# READING PASSAGE
Dating AND Texting

Anyone who knows me well, knows I have a bad luck dating history. But, for whatever reason, the advice I’ve given has worked for my girlfriends. Therefore, as I said in my previous post, I was going to provide my new friends with some guidelines and rules when it comes to dating and texting. Now, as a habitual seeker of love -however unsuccefully- I have stumbled upon some things that are just a NO – GO when it comes to dating. I gotta say, first of all, dating me is tough anyway. A secure guy is a MUST because I have my ass all over the damn Internet! Lol But add to that my drive to become bigger and better, constantly working on my next project, oh and this little blogging habit I’ve got going on… Well, I’m probably destined a spinster for life! But, that doesn’t mean you guys have to suffer, right? I can help you find your dreamboat; whoever he may be! (Or she. Mind you fellas, this post will be more for the ladies-catch you guys on the flip side)

So, let’s do this: 
Rule #1 Sorry, I no speak text. Never answer a text to go out on a date. This should be a no brainer but some of you heffas get so excited a dude asked you out, you jump at it like a sausage cake just slapped you in the forehead. Knock it off! Even a monkey can dial a phone, so you should be requiring him to call! Your worth it! 
Rule #2 Confirming Your Date. Make sure he confirms the night before AND when he’s on his way to where you are going to meet. Nothing is more rude than not confirming the date! If he is more able-bodied than a turnip then he can pick up the phone, call you, and give you the courtesy that he is definitely going to meet you, and is on his way. Respect yourself enough ladies to require a man to act properly! If a man doesn’t confirm our date, I won’t go. Period.

Rule #3 The “Hey” Text. Seriously… this has to be the most annoying text of all that a guy can send us, am I right ladies? If he’s dating you, texting, “Hey,” is just insulting. Don’t “Hey” me. I’m not your buddy, homie, friend. I’m a motha f**n PRINCESS! Call me if you want to say “Hey.” Have a dialogue for goodness sake.

Rule #4 The Text Potato.  So, then there’s the guy I like to call, The Text Potato. The Text Potato is the guy who thinks he’s got you all figured out and now he can do less. If he can do it remotely, like via text, he will. (similarly, watching tv on the couch surfing with the remote. Get it?) And believe me, if he can think it, he will most likely try it.  Oh… no, no, no. Shake up your Text Potato with some garlic and parmesan! Make him work for you, you’re his Queen! He needs to know he can’t remotely access you so easily.

# PROBLEMS AND TASKS
1) In the dating and texting post, what does the writer do if a man doesn't confirm their date?
2) Write the next part of the dating and texting post, picking up after its last sentence.

# RAW DATA
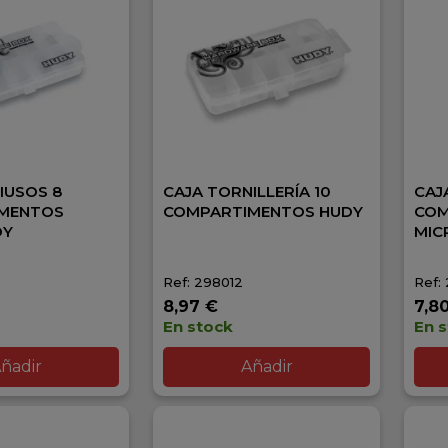
IUSOS 8
CAJA TORNILLERÍA 10
CAJ
MENTOS
COMPARTIMENTOS HUDY
COM
DY
MIC
Ref: 298012
Ref:
8,97 €
7,8
En stock
En 
ñadir
Añadir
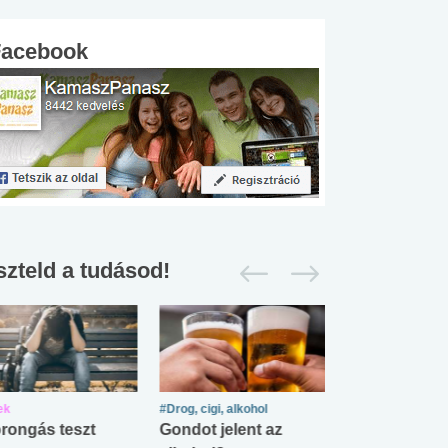
Facebook
szteld a tudásod!
ek
#Drog, cigi, alkohol
#Zöldövezet
rongás teszt
Gondot jelent az
Mekkora az ö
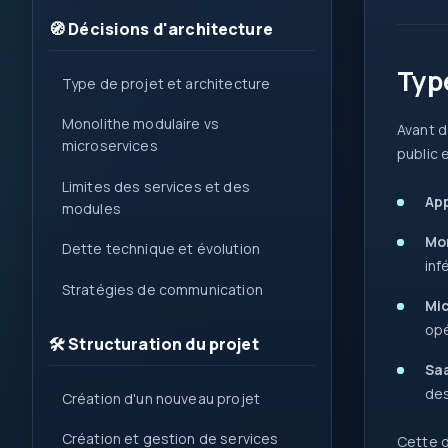
1
🧭 Décisions d'architecture
{ }
Typ
=>
Type de projet et architecture
var
let
Monolithe modulaire vs
Avant d
?.
0x
microservices
public 
( )
Limites des services et des
App
&&
modules
new
Mon
Dette technique et évolution
inf
::
Stratégies de communication
Mic
opé
🛠️ Structuration du projet
Saa
des
Création d'un nouveau projet
Création et gestion de services
Cette d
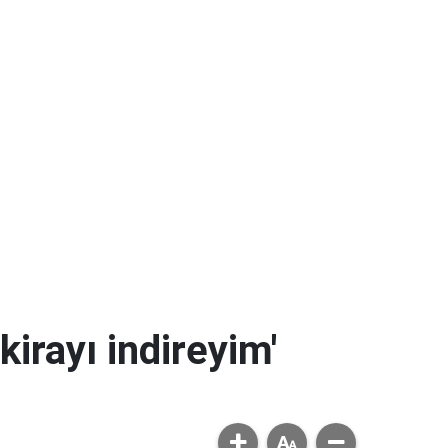
kirayı indireyim'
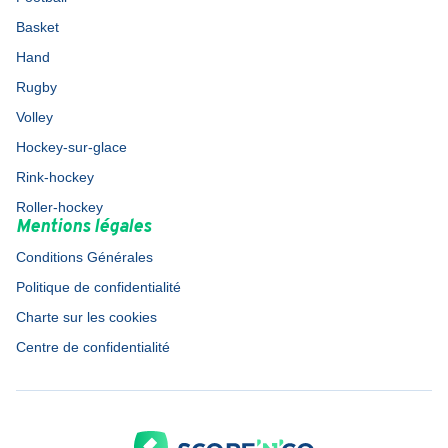
Basket
Hand
Rugby
Volley
Hockey-sur-glace
Rink-hockey
Roller-hockey
Mentions légales
Conditions Générales
Politique de confidentialité
Charte sur les cookies
Centre de confidentialité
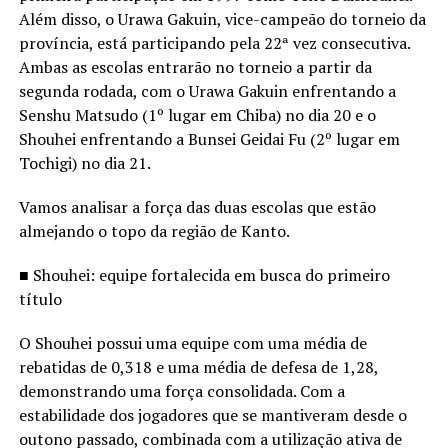
Além disso, o Urawa Gakuin, vice-campeão do torneio da
província, está participando pela 22ª vez consecutiva.
Ambas as escolas entrarão no torneio a partir da
segunda rodada, com o Urawa Gakuin enfrentando a
Senshu Matsudo (1º lugar em Chiba) no dia 20 e o
Shouhei enfrentando a Bunsei Geidai Fu (2º lugar em
Tochigi) no dia 21.
Vamos analisar a força das duas escolas que estão
almejando o topo da região de Kanto.
■ Shouhei: equipe fortalecida em busca do primeiro
título
O Shouhei possui uma equipe com uma média de
rebatidas de 0,318 e uma média de defesa de 1,28,
demonstrando uma força consolidada. Com a
estabilidade dos jogadores que se mantiveram desde o
outono passado, combinada com a utilização ativa de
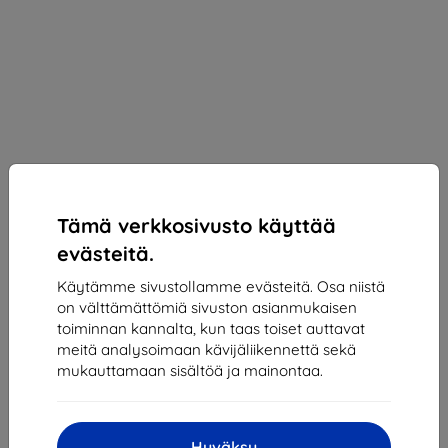
Tämä verkkosivusto käyttää
evästeitä.
Vention
Käytämme sivustollamme evästeitä. Osa niistä
Vention 3-porttinen suojus KBUB0 liittimelle musta
on välttämättömiä sivuston asianmukaisen
toiminnan kannalta, kun taas toiset auttavat
Sopii:
Uni
meitä analysoimaan kävijäliikennettä sekä
Kuvaus ja tekniset tiedot
mukauttamaan sisältöä ja mainontaa.
5,90 €
5,31 €
Hyväksy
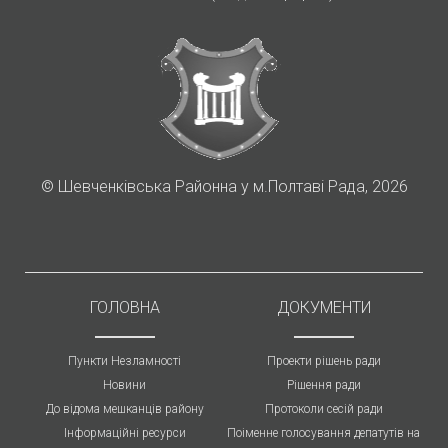
©
Шевченківська Районна у м.Полтаві Рада, 2026
ГОЛОВНА
ДОКУМЕНТИ
Пункти Незламності
Проекти рішень ради
Новини
Рішення ради
До відома мешканців району
Протоколи cесій ради
Інформаційні ресурси
Поіменне голосування депатутів на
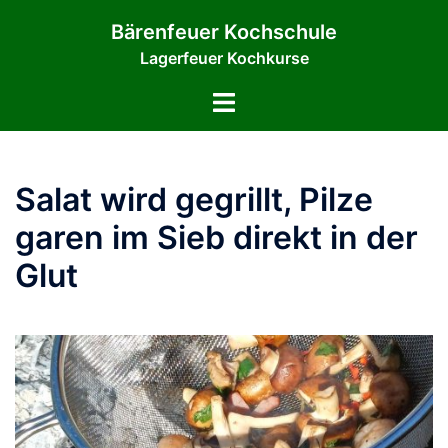
Zum
Bärenfeuer Kochschule
Inhalt
Lagerfeuer Kochkurse
springen
Menü
umschalten
Salat wird gegrillt, Pilze
garen im Sieb direkt in der
Glut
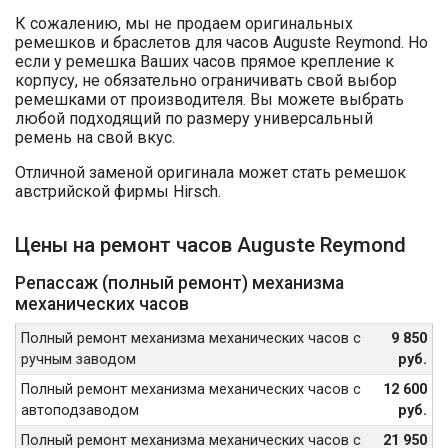
К сожалению, мы не продаем оригинальных
ремешков и браслетов для часов Auguste Reymond. Но
если у ремешка Ваших часов прямое крепление к
корпусу, не обязательно ограничивать свой выбор
ремешками от производителя. Вы можете выбрать
любой подходящий по размеру универсальный
ремень на свой вкус.
Отличной заменой оригинала может стать ремешок
австрийской фирмы Hirsch.
Цены на ремонт часов Auguste Reymond
Репассаж (полный ремонт) механизма
механических часов
Полный ремонт механизма механических часов с
9 850
ручным заводом
руб.
Полный ремонт механизма механических часов с
12 600
автоподзаводом
руб.
Полный ремонт механизма механических часов с
21 950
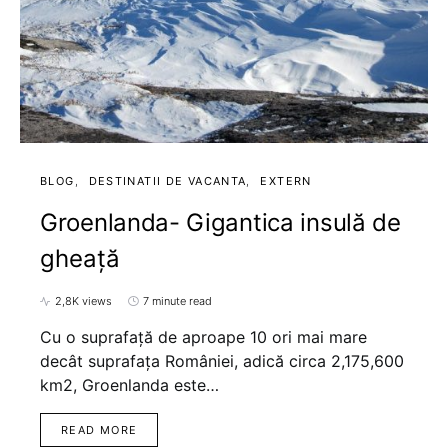
BLOG
DESTINATII DE VACANTA
EXTERN
Groenlanda- Gigantica insulă de
gheață
2,8K views
7 minute read
Cu o suprafață de aproape 10 ori mai mare
decât suprafața României, adică circa 2,175,600
km2, Groenlanda este…
READ MORE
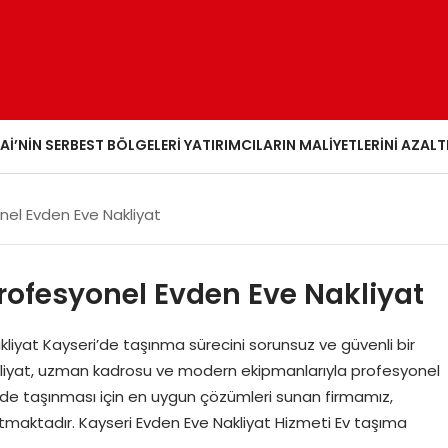
AI’NIN SERBEST BÖLGELERI YATIRIMCILARIN MALIYETLERINI AZALT
onel Evden Eve Nakliyat
Profesyonel Evden Eve Nakliyat
kliyat Kayseri’de taşınma sürecini sorunsuz ve güvenli bir
liyat, uzman kadrosu ve modern ekipmanlarıyla profesyonel
kilde taşınması için en uygun çözümleri sunan firmamız,
aktadır. Kayseri Evden Eve Nakliyat Hizmeti Ev taşıma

# YOUR RESPONSES
1) She won't go.

2)
Rule #5 Walmart is 24hrs. Not me. If a guy texts you after 9pm, forget it. Don’t respond to it. Its says your available for booty. You have no other plans. And, that you have quite possibly been waiting by the phone for his call… or rather his lazy ass text. As far as I’m concerned, a text that comes in after 9pm never happened. Let him text the available “ho” instead. You dodged a bullet and your self esteem will remain in tact!

Listen, this isn’t the end all/be all of rules. Adjust accordingly. That being said, I will say, this applies to dating. Not necessarily your friends, ex-boyfriends (which I treat way worse – they had their chance – bugger off jerks), sisters, brothers cousin and most definitely, do not treat your mother this way. She powdered your booty! Plus, she’ll probably whoop your butt so call her back right away!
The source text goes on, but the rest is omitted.